The goal now is to use this model to potentially find new therapeutic targets to enhance or induce cardiac regeneration in people with heart failure.

“Studying regeneration of these damaged, immature cells will enable us to figure out the biochemical events behind this process,” Dr Hudson says.

“Our goal is to determine how to trigger this replication process in adult hearts for the treatment of cardiovascular diseases.”

Dr Hudson.

Dr Hudson.

Dr Hudson graduated with a Bachelor of Engineering (Chemical & Biological) from UQ in 2006. Rather than pursuing a career in industry, he chose to undertake a PhD in tissue engineering in the laboratory of Professor Justin Cooper-White, to focus his research at the forefront of biotechnology advances. He then travelled to Goettingen Germany to do postdoctoral research in the lab of Prof Wolfram-Hubertus Zimmermann at the Heart Research Center Goettingen, a collective of basic and clinically-focused researchers.
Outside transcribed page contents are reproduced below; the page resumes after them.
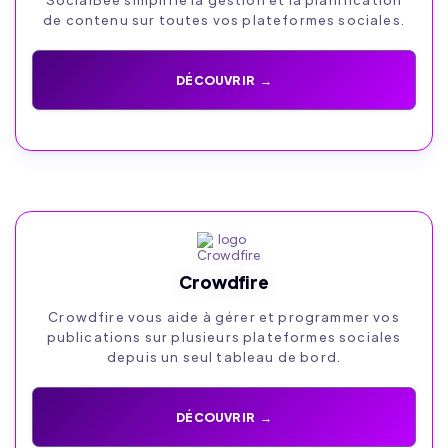
de contenu sur toutes vos plateformes sociales.
DÉCOUVRIR →
Crowdfire
Crowdfire vous aide à gérer et programmer vos
publications sur plusieurs plateformes sociales
depuis un seul tableau de bord.
DÉCOUVRIR →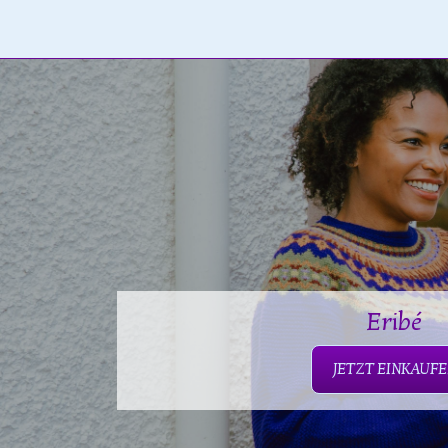
Eribé
JETZT EINKAUF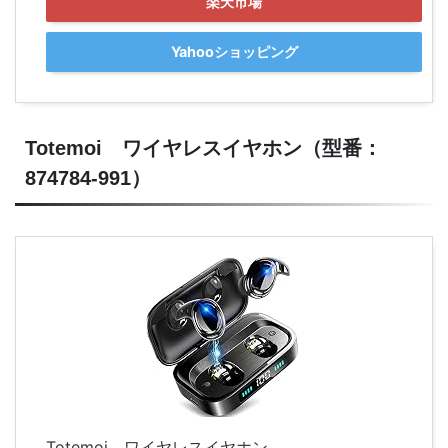
楽天市場
Yahooショッピング
Totemoi ワイヤレスイヤホン（型番：
874784-991）
Totemoi ワイヤレスイヤホン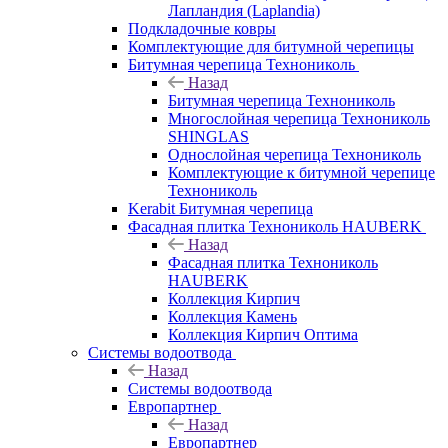
Лапландия (Laplandia)
Подкладочные ковры
Комплектующие для битумной черепицы
Битумная черепица Технониколь
Назад
Битумная черепица Технониколь
Многослойная черепица Технониколь
SHINGLAS
Однослойная черепица Технониколь
Комплектующие к битумной черепице
Технониколь
Kerabit Битумная черепица
Фасадная плитка Технониколь HAUBERK
Назад
Фасадная плитка Технониколь
HAUBERK
Кол​лекция Кирпич
Кол​лекция Камень
Коллекция Кирпич Оптима
Системы водоотвода
Назад
Системы водоотвода
Европартнер
Назад
Европартнер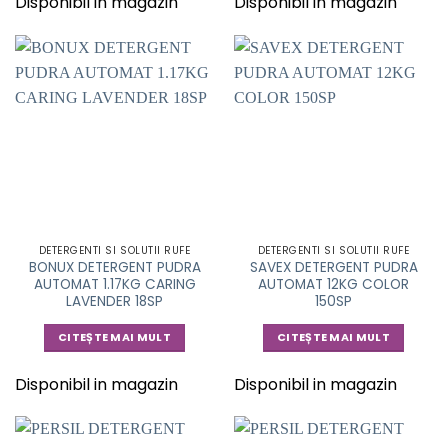
Disponibil in magazin
Disponibil in magazin
DETERGENTI SI SOLUTII RUFE
DETERGENTI SI SOLUTII RUFE
BONUX DETERGENT PUDRA
SAVEX DETERGENT PUDRA
AUTOMAT 1.17KG CARING
AUTOMAT 12KG COLOR
LAVENDER 18SP
150SP
CITEȘTE MAI MULT
CITEȘTE MAI MULT
Disponibil in magazin
Disponibil in magazin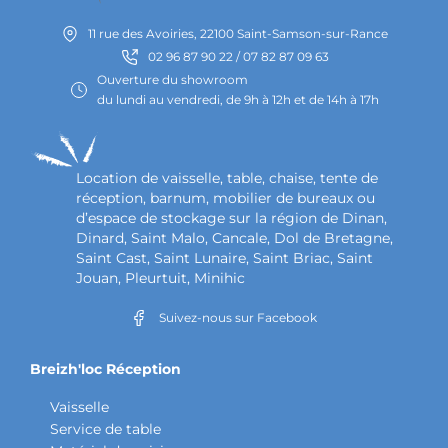
11 rue des Avoiries, 22100 Saint-Samson-sur-Rance
02 96 87 90 22 / 07 82 87 09 63
Ouverture du showroom
du lundi au vendredi, de 9h à 12h et de 14h à 17h
Location de vaisselle, table, chaise, tente de
réception, barnum, mobilier de bureaux ou
d’espace de stockage sur la région de Dinan,
Dinard, Saint Malo, Cancale, Dol de Bretagne,
Saint Cast, Saint Lunaire, Saint Briac, Saint
Jouan, Pleurtuit, Minihic
Suivez-nous sur Facebook
Breizh'loc Réception
Vaisselle
Service de table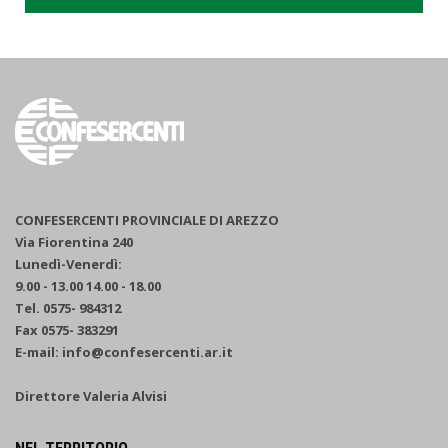
CONFESERCENTI PROVINCIALE DI AREZZO
Via Fiorentina 240
Lunedì-Venerdì:
9.00 - 13.00 14.00 - 18.00
Tel. 0575- 984312
Fax 0575- 383291
E-mail: info@confesercenti.ar.it
Direttore Valeria Alvisi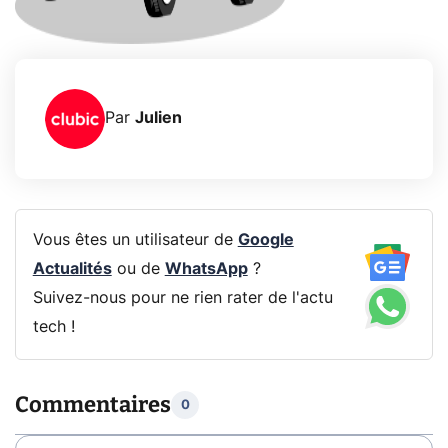
Par
Julien
Vous êtes un utilisateur de
Google
Actualités
ou de
WhatsApp
?
Suivez-nous pour ne rien rater de l'actu
tech !
Commentaires
0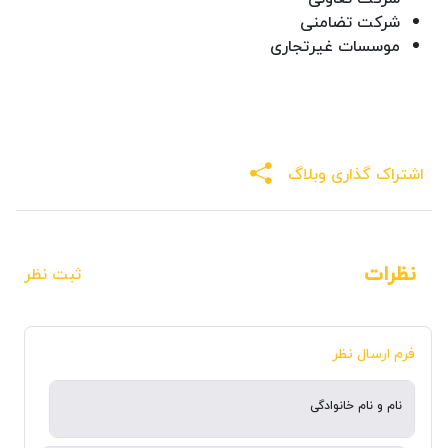
شرکت تضامنی
موسسات غیرتجاری
اشتراک گذاری وبلاگ
نظرات
ثبت نظر
فرم ارسال نظر
نام و نام خانوادگی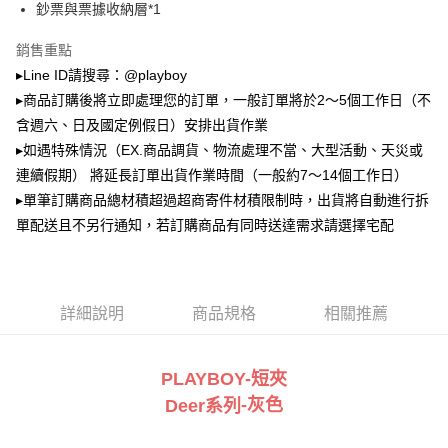
鈔票與票據收納層*1
2.透過簡訊連結打開帳單後，可選擇「超商條碼／台灣大直營門市／銀行轉
萊爾富取貨付款
帳／街口支付／iPASS MONEY」等通路繳費。
銷售重點
每筆NT$100，滿NT$900(含以上)免運費
【注意事項】
▸Line ID請搜尋：@playboy
付款後萊爾富取貨
1.本服務係由「台灣大哥大股份有限公司」（以下簡稱本公司）所提供，讓
▸商品訂購後將立即處理您的訂單，一般訂單將於2～5個工作日（不
用戶於交易時，得透過本服務購買商品或服務，並由商店將買賣／分期付款
每筆NT$100，滿NT$700(含以上)免運費
買賣價金債權讓與本公司後，依約使用本公司帳單繳交帳款。
含週六、日及國定例假日）安排出貨作業
2.基於同意付款使用「大哥付你分期」之契約關係目的，商店將以您的個人
▸如遇特殊情況（EX.商品調貨、物流處理不當、大型活動、天災或
7-11取貨付款
資料（包含姓名、電話或地址）提供予台灣大哥大進項蒐集、處理及利用，
連續假期） 將延長訂單出貨作業時間（一般約7～14個工作日）
由本公司與您本人進行分期帳單所需資料之確認、核對及更正。
每筆NT$100，滿NT$900(含以上)免運費
3.完整用戶服務條款，請詳閱以下連結：
https://oppay.tw/userRule
▸單筆訂購商品總材積超過超商寄件材積限制時，出貨將自動進行拆
付款後7-11取貨
單配送且不另行通知，若訂購商品有同時送達需求請選擇宅配
每筆NT$100，滿NT$700(含以上)免運費
宅配
每筆NT$100，滿NT$700(含以上)免運費
詳細說明
商品規格
相關推薦
PLAYBOY-短夾
-灰
色
Deer系列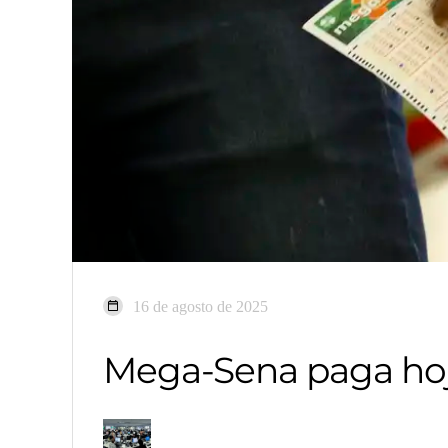
16 de agosto de 2025
Mega-Sena paga hoj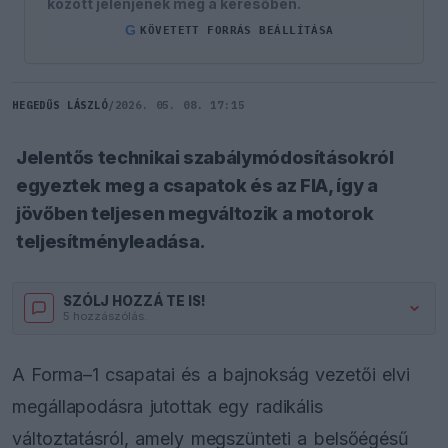
között jelenjenek meg a keresőben.
G
KÖVETETT FORRÁS BEÁLLÍTÁSA
HEGEDŰS LÁSZLÓ
/
2026. 05. 08. 17:15
Jelentős technikai szabálymódosításokról
egyeztek meg a csapatok és az FIA, így a
jövőben teljesen megváltozik a motorok
teljesítményleadása.
SZÓLJ HOZZÁ TE IS!
5 hozzászólás.
A Forma–1 csapatai és a bajnokság vezetői elvi
megállapodásra jutottak egy radikális
változtatásról, amely megszünteti a belsőégésű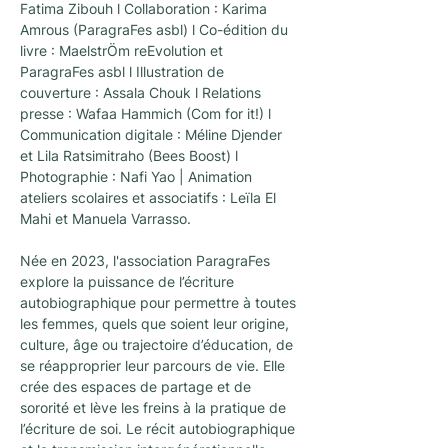
Fatima Zibouh l Collaboration : Karima 
Amrous (ParagraFes asbl) l Co-édition du 
livre : MaelstrÖm reEvolution et 
ParagraFes asbl l Illustration de 
couverture : Assala Chouk l Relations 
presse : Wafaa Hammich (Com for it!) l 
Communication digitale : Méline Djender 
et Lila Ratsimitraho (Bees Boost) l 
Photographie : Nafi Yao | Animation 
ateliers scolaires et associatifs : Leïla El 
Mahi et Manuela Varrasso.
Née en 2023, l'association ParagraFes 
explore la puissance de l’écriture 
autobiographique pour permettre à toutes 
les femmes, quels que soient leur origine, 
culture, âge ou trajectoire d’éducation, de 
se réapproprier leur parcours de vie. Elle 
crée des espaces de partage et de 
sororité et lève les freins à la pratique de 
l’écriture de soi. Le récit autobiographique 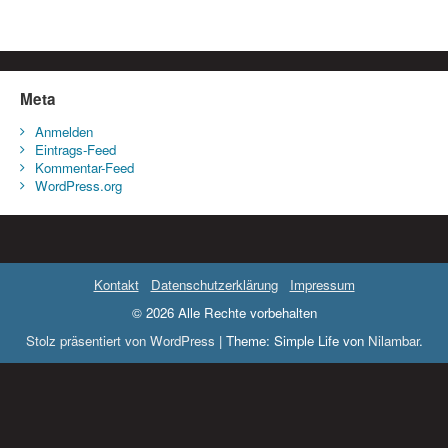
Meta
Anmelden
Eintrags-Feed
Kommentar-Feed
WordPress.org
Kontakt
Datenschutzerklärung
Impressum
© 2026 Alle Rechte vorbehalten
Stolz präsentiert von WordPress
|
Theme: Simple Life von
Nilambar
.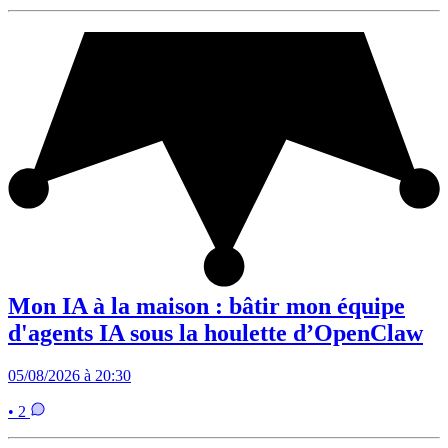
Mon IA à la maison : bâtir mon équipe
d'agents IA sous la houlette d’OpenClaw
05/08/2026 à 20:30
• 2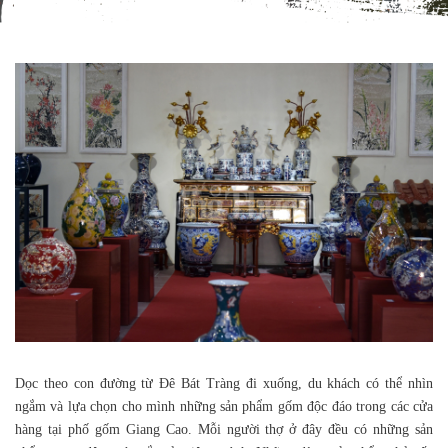
Dọc theo con đường từ Đê Bát Tràng đi xuống, du khách có thể nhìn
ngắm và lựa chọn cho mình những sản phẩm gốm độc đáo trong các cửa
hàng tại phố gốm Giang Cao. Mỗi người thợ ở đây đều có những sản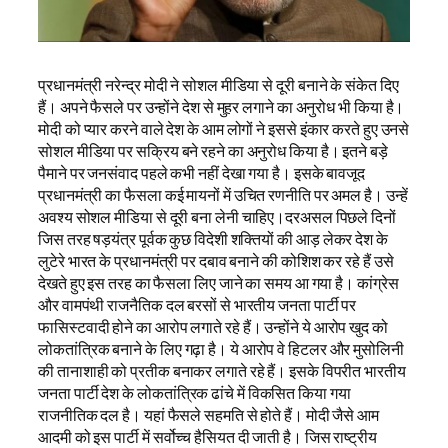
प्रधानमंत्री नरेन्द्र मोदी ने सोशल मीडिया से दूरी बनाने के संकेत दिए
हैं। अपने फैसले पर उन्होंने देश से मुहर लगाने का अनुरोध भी किया है।
मोदी को प्यार करने वाले देश के आम लोगों ने इससे इंकार करते हुए उनसे
सोशल मीडिया पर सक्रिय बने रहने का अनुरोध किया है। इतने बड़े
पैमाने पर जनसंवाद पहले कभी नहीं देखा गया है। इसके बावजूद
प्रधानमंत्री का फैसला कई मायनों में उचित रणनीति पर अमल है। उन्हें
अवश्य सोशल मीडिया से दूरी बना लेनी चाहिए।दरअसल पिछले दिनों
जिस तरह षड़यंत्र पूर्वक कुछ विदेशी शक्तियों की आड़ लेकर देश के
लुटेरे भारत के प्रधानमंत्री पर दबाव बनाने की कोशिश कर रहे हैं उसे
देखते हुए इस तरह का फैसला लिए जाने का समय आ गया है। कांग्रेस
और वामपंथी राजनैतिक दल बरसों से भारतीय जनता पार्टी पर
फासिस्टवादी होने का आरोप लगाते रहे हैं। उन्होंने ये आरोप खुद को
लोकतांत्रिक बनाने के लिए गढ़ा है। ये आरोप वे हिटलर और मुसोलिनी
की तानाशाही को प्रतीक बनाकर लगाते रहे हैं। इसके विपरीत भारतीय
जनता पार्टी देश के लोकतांत्रिक ढांचे में विकसित किया गया
राजनीतिक दल है। यहां फैसले सहमति से होते हैं। मोदी जैसे आम
आदमी को इस पार्टी में सर्वोच्च हैसियत दी जाती है। जिस राष्ट्रीय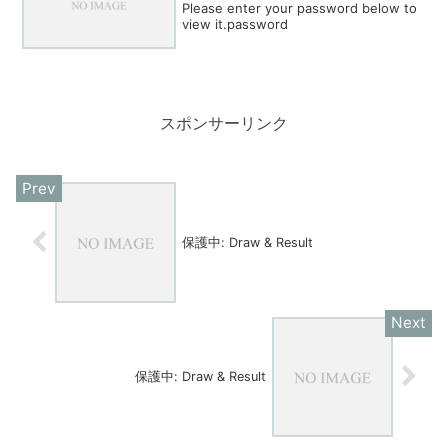
Please enter your password below to
view it.password
スポンサーリンク
保護中: Draw & Result
保護中: Draw & Result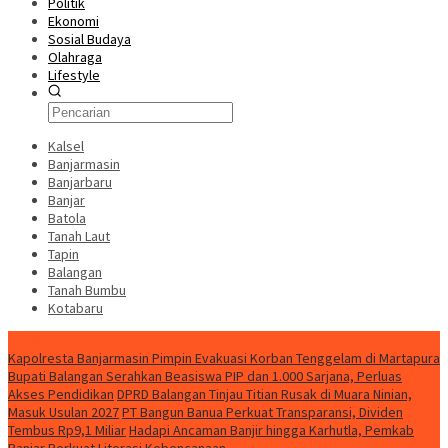
Politik
Ekonomi
Sosial Budaya
Olahraga
Lifestyle
Kalsel
Banjarmasin
Banjarbaru
Banjar
Batola
Tanah Laut
Tapin
Balangan
Tanah Bumbu
Kotabaru
News
Kapolresta Banjarmasin Pimpin Evakuasi Korban Tenggelam di Martapura
Bupati Balangan Serahkan Beasiswa PIP dan 1.000 Sarjana, Perluas
Akses Pendidikan
DPRD Balangan Tinjau Titian Rusak di Muara Ninian,
Masuk Usulan 2027
PT Bangun Banua Perkuat Transparansi, Dividen
Tembus Rp9,1 Miliar
Hadapi Ancaman Banjir hingga Karhutla, Pemkab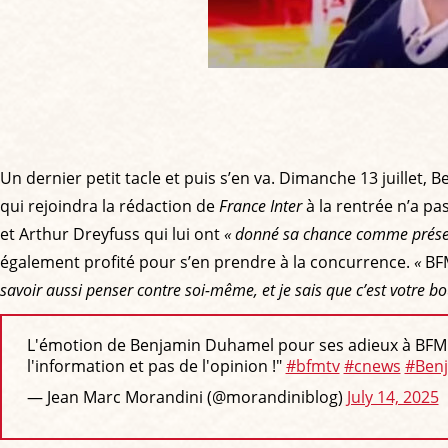
Un dernier petit tacle et puis s’en va. Dimanche 13 juillet,
qui rejoindra la rédaction de
France Inter
à la rentrée n’a p
et Arthur Dreyfuss qui lui ont
« donné sa chance comme prése
également profité pour s’en prendre à la concurrence.
«
BF
savoir aussi penser contre soi-même, et je sais que c’est votre b
L'émotion de Benjamin Duhamel pour ses adieux à BFM TV 
l'information et pas de l'opinion !"
#bfmtv
#cnews
#Ben
— Jean Marc Morandini (@morandiniblog)
July 14, 2025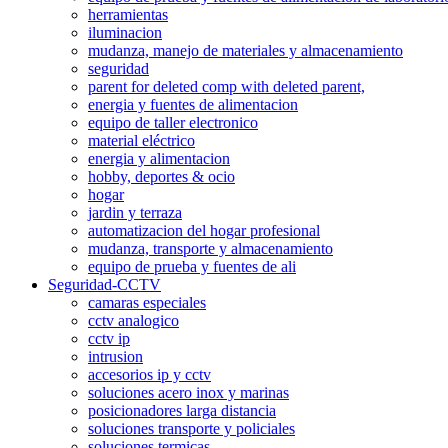
herramientas
iluminacion
mudanza, manejo de materiales y almacenamiento
seguridad
parent for deleted comp with deleted parent,
energia y fuentes de alimentacion
equipo de taller electronico
material eléctrico
energia y alimentacion
hobby, deportes & ocio
hogar
jardin y terraza
automatizacion del hogar profesional
mudanza, transporte y almacenamiento
equipo de prueba y fuentes de ali
Seguridad-CCTV
camaras especiales
cctv analogico
cctv ip
intrusion
accesorios ip y cctv
soluciones acero inox y marinas
posicionadores larga distancia
soluciones transporte y policiales
soluciones termicas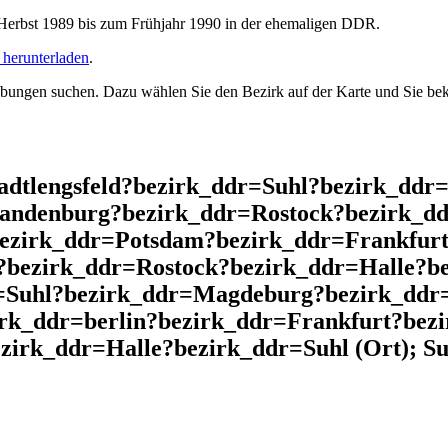
rbst 1989 bis zum Frühjahr 1990 in der ehemaligen DDR.
herunterladen
.
ngen suchen. Dazu wählen Sie den Bezirk auf der Karte und Sie beko
adtlengsfeld?bezirk_ddr=Suhl?bezirk_ddr
andenburg?bezirk_ddr=Rostock?bezirk_dd
bezirk_ddr=Potsdam?bezirk_ddr=Frankfurt
?bezirk_ddr=Rostock?bezirk_ddr=Halle?b
=Suhl?bezirk_ddr=Magdeburg?bezirk_ddr=
irk_ddr=berlin?bezirk_ddr=Frankfurt?be
irk_ddr=Halle?bezirk_ddr=Suhl (Ort); Su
In 2013, he was awarded a National Health and Medical Research Council of Australia Early Career Fellowship to bring his work to Australia, and has been recently awarded a co-funded NHMRC Career Development and National Heart Foundation Future Leaders Fellowship to continue to advance his research in 2017. For his National Heart Foundation Future Leaders Fellowship he received the Paul Korner innovation award, for the top ranked application nationally.

Dr Hudson’s laboratory hosts five researchers, has produced 22 publications and registered four patents.

Dr Hudson and team in the SBMS Muscle Tissue Engineering Laboratory.

Dr Hudson and team in the SBMS Muscle Tissue Engineering Laboratory.

The Hudson lab is one of eight core labs in UQ’s Centre for Cardiac and Vascular Biology, which was launched in May. The CCVB recognises the need for a multidisciplinary approach to cardiovascular disease and includes members and affiliates across UQ and Brisbane’s hospitals.